YOUR TASK >>
Search the data below for the string "wall" and copy all lines where it shows up.

-------- MATERIAL PROVIDED --------

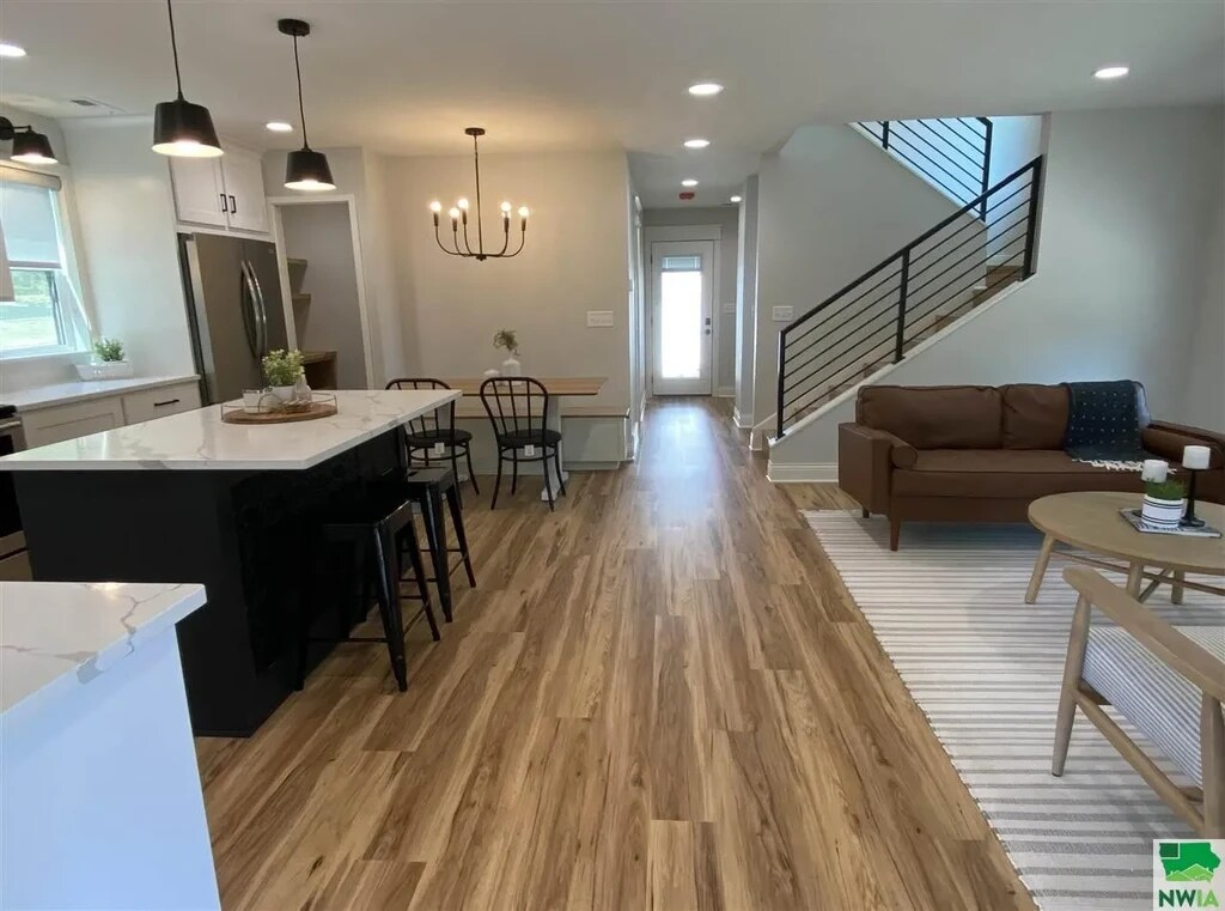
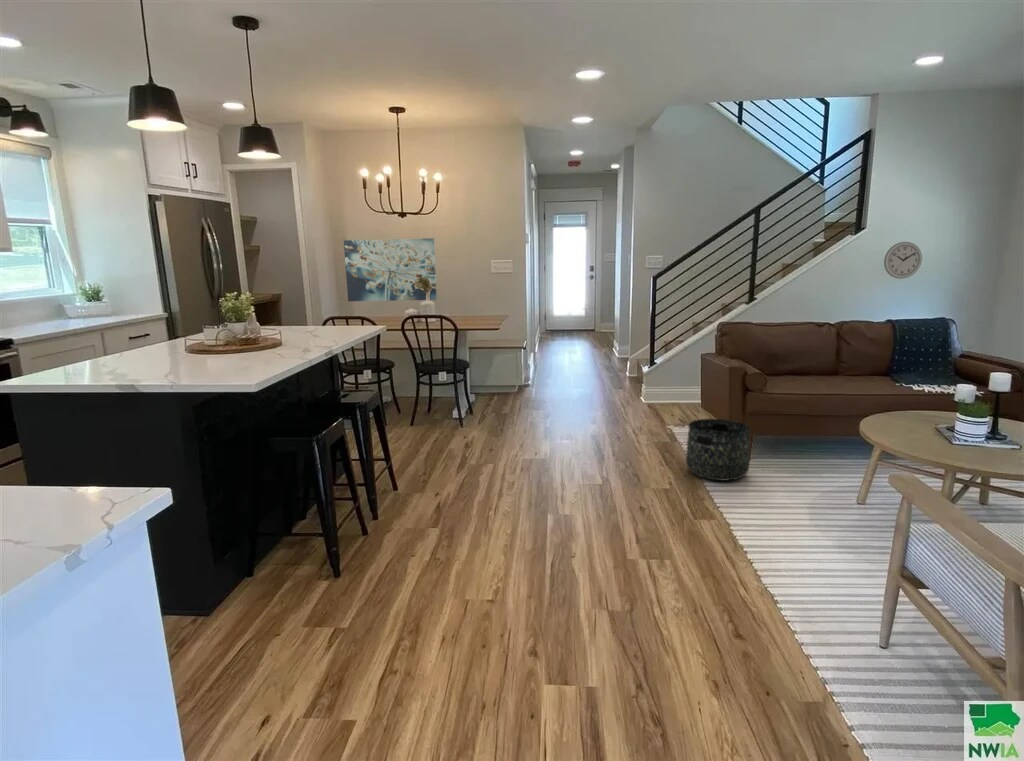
+ basket [685,418,752,482]
+ wall clock [883,241,923,280]
+ wall art [343,237,438,302]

--------

OUTPUT FOR THIS TASK >>
+ wall clock [883,241,923,280]
+ wall art [343,237,438,302]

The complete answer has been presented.